▶ [PASSAGE FOR REVIEW]:

[Start of section]

Last night, the White Sox won the 2005 World Serries with a 4-0 sweep!!!
I'm one of those people who really doesn't care for sports and doesn't keep up with them, unless I'm actively involved in them. Out of all the sports, though, baseball has had a certain grab on me since as far back as I can remember. It's not something I think of very often, though, especially since the last time I even threw a baseball was my sophomore year in high school (1985) when I quit the team, rejoined, and then was kicked off because of different views that the coach and I had on the sport. Anyway, how does this relate to baseball, the Chicago White Sox in particular, and me?
I grew up in the small town of Cedar Lake, Indiana during the '70's. I was born in October of 1968 and only remember ever living in one house until the time we moved in June of 1981 (we actually didn't move into the Indiana home until 1970, but I don't remember the other house in Cedar Lake). Being so close to Chicago, and its professional sports, I always pulled for the Chicago teams, such as the Bulls, Bears, Cubs, and the White Sox. It wasn't until about 1977, when I was in third grade, that I attended my first professional game. Through my school, and for getting good grades, we were able to get some tickets to a White Sox game. If memory serves me correctly, it was to a White Sox/Cleveland Indians game at Comiskey Park, and my father and I sat behind home plate. I want to say I even took a glove, just in case I had a foul ball come in my direction, but that sure wasn't going to happen behind the net. So much for a little boy's thoughts. As a souvenir, I got a White Sox pennant. I was hooked on the White Sox from that point on. Also this same year, I started playing Little League. I was on the "Braves" in the "minor league" and played outfield. We took first place that year, but I didn't contribute much. It was playing baseball, and trying to bat, when we discovered I needed glasses.

[End of section]

▶ [SUPPLIED RECORDS]:
[Start of section]

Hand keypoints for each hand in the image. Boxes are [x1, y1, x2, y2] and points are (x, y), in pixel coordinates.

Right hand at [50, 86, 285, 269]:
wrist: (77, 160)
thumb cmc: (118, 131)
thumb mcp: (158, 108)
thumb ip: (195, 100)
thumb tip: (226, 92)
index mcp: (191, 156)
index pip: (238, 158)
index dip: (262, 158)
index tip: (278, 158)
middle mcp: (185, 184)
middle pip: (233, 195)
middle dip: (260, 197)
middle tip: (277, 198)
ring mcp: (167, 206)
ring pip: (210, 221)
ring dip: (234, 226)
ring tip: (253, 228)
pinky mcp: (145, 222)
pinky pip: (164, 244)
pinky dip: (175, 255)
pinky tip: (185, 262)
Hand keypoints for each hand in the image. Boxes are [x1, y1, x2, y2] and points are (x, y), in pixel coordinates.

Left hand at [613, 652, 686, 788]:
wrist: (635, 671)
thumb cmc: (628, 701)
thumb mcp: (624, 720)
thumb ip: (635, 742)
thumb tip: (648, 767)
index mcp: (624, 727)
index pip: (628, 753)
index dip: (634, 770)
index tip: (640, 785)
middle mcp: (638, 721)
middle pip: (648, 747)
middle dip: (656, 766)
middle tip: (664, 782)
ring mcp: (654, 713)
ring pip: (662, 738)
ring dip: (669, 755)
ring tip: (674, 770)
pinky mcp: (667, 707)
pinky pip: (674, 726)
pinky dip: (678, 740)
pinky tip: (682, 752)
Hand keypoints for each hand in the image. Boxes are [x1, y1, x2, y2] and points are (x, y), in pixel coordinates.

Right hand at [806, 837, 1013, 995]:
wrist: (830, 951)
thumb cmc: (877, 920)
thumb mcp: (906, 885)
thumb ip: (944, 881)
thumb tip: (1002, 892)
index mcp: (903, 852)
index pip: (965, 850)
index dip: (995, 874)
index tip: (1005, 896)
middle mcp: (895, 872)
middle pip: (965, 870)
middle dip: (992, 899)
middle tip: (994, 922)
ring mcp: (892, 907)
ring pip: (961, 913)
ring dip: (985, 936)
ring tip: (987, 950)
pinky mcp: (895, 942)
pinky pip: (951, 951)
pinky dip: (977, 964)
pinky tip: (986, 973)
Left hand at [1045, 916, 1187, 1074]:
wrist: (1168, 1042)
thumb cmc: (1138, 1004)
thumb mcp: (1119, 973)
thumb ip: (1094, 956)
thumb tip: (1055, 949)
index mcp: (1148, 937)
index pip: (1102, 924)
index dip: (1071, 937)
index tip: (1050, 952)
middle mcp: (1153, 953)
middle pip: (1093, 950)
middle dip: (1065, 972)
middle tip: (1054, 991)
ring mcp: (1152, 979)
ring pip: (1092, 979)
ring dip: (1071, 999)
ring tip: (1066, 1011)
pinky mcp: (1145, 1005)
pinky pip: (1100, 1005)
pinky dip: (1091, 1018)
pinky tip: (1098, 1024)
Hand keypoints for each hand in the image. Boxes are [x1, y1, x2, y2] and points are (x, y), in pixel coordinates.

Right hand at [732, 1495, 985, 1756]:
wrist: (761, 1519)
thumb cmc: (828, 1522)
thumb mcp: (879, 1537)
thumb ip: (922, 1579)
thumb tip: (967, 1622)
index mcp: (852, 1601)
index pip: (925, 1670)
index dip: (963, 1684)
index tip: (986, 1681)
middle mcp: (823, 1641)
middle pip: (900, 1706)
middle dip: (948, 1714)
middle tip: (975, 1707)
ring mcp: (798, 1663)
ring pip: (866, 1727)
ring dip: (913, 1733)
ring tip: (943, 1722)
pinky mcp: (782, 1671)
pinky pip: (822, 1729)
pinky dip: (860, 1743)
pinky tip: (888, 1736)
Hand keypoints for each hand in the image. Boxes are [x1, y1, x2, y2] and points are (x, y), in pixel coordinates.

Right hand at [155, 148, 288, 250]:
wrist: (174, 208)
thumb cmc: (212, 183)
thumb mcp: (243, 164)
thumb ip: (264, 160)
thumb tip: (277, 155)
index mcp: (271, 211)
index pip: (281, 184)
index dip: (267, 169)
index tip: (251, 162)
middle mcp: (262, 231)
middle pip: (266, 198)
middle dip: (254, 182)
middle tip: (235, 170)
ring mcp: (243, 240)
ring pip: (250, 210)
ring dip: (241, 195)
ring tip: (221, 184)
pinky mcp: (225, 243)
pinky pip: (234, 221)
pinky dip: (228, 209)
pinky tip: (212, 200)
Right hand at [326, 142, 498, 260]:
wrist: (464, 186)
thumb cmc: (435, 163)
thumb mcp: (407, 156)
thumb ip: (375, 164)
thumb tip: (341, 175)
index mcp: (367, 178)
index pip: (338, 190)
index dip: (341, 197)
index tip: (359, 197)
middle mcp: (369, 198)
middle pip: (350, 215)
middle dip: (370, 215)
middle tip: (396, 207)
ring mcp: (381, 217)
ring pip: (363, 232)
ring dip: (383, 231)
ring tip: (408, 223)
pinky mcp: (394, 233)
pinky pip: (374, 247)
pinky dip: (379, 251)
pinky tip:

[End of section]

▶ [QUESTIONS TO ANSWER]:
a – Name every Chicago professional team the writer of the baseball recollection says they pulled for while growing up.
b – Carry on the baseball recollection from its final sentence, about discovering the need for glasses.
The listing is separate material and has no connection to the baseball recollection.

▶ [OUTPUTS FOR THE TASKS]:
a – The Bulls, the Bears, the Cubs, and the White Sox.

b –
As I got older, I started to see the polarity between Chicago's two baseball teams and their fans. It appeared that very few people seemed to pull for the White Sox, but EVERYONE pulled for the Cubs. At times, it was almost an embarrassment to admit to being a White Sox fan, but I stuck to my guns. Strangely, I had never heard of the 1919 "Black Sox", nor Shoeless Joe Jackson, until the 1989 movie "Field of Dreams" was released (one of my favorite movies). I remember watching many home games on Channel 44 out of Chicago and listening to Harry Caray as the commentator. Over the next few years, I'd gone to three more White Sox games and two Cubs games, but I always preferred my White Sox. During this time, I also started pitching in 1978 while playing for the "Braves", and I was "drafted" into the "majors" after my try-outs in 1979.
Speaking of the years 1977-1979, I guess I should also mention another way that the White Sox had influenced me. Unknown to anyone but me (until now), a particular White Sox player influenced how I sign my name. It must have been in 1978, as I was pitching in Little League, so, I was watching professional pitchers with interest. At the time, I had an 8"x10" glossy of White Sox pitcher, Steve Stone taped to the back of my bedroom door with a few other players, who I don't recall. On this glossy, Steve had signed his name where he went from the last letter of his names, continued the line in a loop, and crossed his "T's". I started doing the same thing. I take the "y" in "Terry" and cross my "T" with a large loop. To this day, despite even my father mentioning about the way it looked and I should change it a few years later, I am still signing my name with this looped-cross, 27 years later. As a side note, Steve Stone pitched for the White Sox in 1977 and 1978 and then signed on with the Baltimore Orioles to win the Cy Young award in 1980.
We moved to Sumter, SC in the summer of 1981, but I didn't follow my family down here until a couple of weeks later, as I had to stay in Cedar Lake and play the All-Star game against neighboring town, Crown Point. As a side note, I was batting "clean-up", as during the 1981 season, I was the only one to hit a home run....and I hit THREE of them. I still have all three baseballs that I dated, and I still have the Louisville Slugger that I used to hit all three of them.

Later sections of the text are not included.